Inequality: 2.5x+2.5y >150 graphed
To graph the inequality 2.5x + 2.5y > 150, we will start by graphing its boundary line, which is the line 2.5x + 2.5y = 150.
To graph this line, we need to find two points on it. Let's assume x = 0 and find y:
2.5(0) + 2.5y = 150
2.5y = 150
y = 150 / 2.5
y = 60
So one point on the line is (0, 60).
Now, let's assume y = 0 and find x:
2.5x + 2.5(0) = 150
2.5x = 150
x = 150 / 2.5
x = 60
So another point on the line is (60, 0).
We can now plot these two points on a coordinate plane and draw the line passing through them:
```
(60, 0) -------------- (0, 60)
```
To determine which side of the line is shaded, we need to pick a test point.

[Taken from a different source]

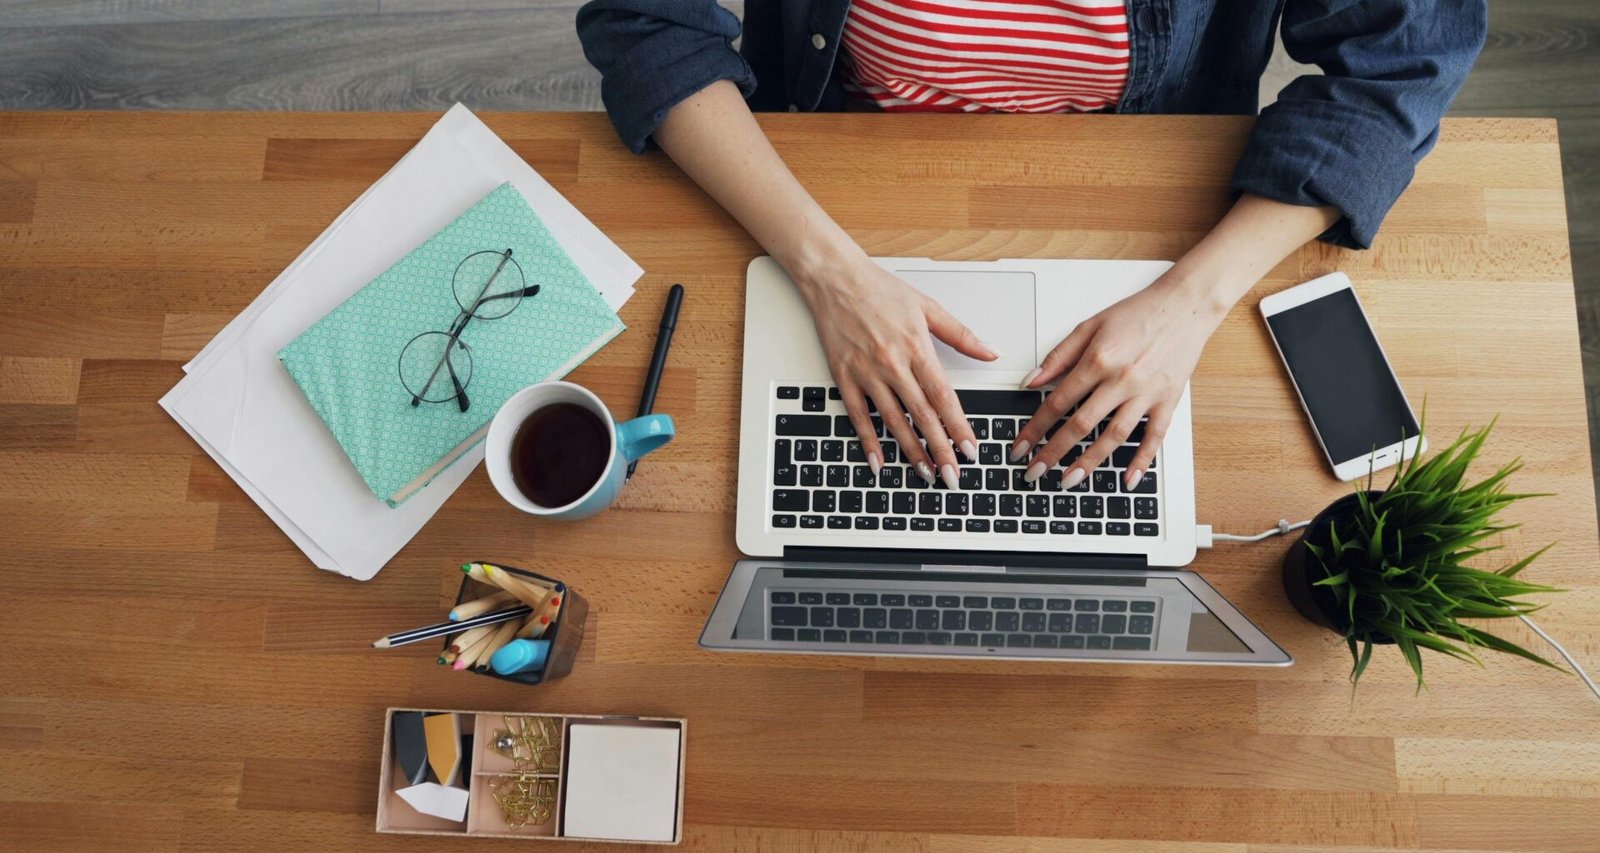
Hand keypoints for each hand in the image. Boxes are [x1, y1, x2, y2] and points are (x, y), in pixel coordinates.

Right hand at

For simplicity, let's choose the origin (0, 0). We substitute the coordinates of (0, 0) into the inequality to check if it satisfies the inequality:
2.5(0) + 2.5(0) > 150
0 + 0 > 150
0 > 150
Since 0 is not greater than 150, the origin is not a solution to the inequality. Therefore, the side of the line containing the origin is NOT shaded.
The graph should look like this:
```
(60, 0) -------------- (0, 60)
```
However, the area above the line represents the solutions, and it is not shaded in the graph but left blank.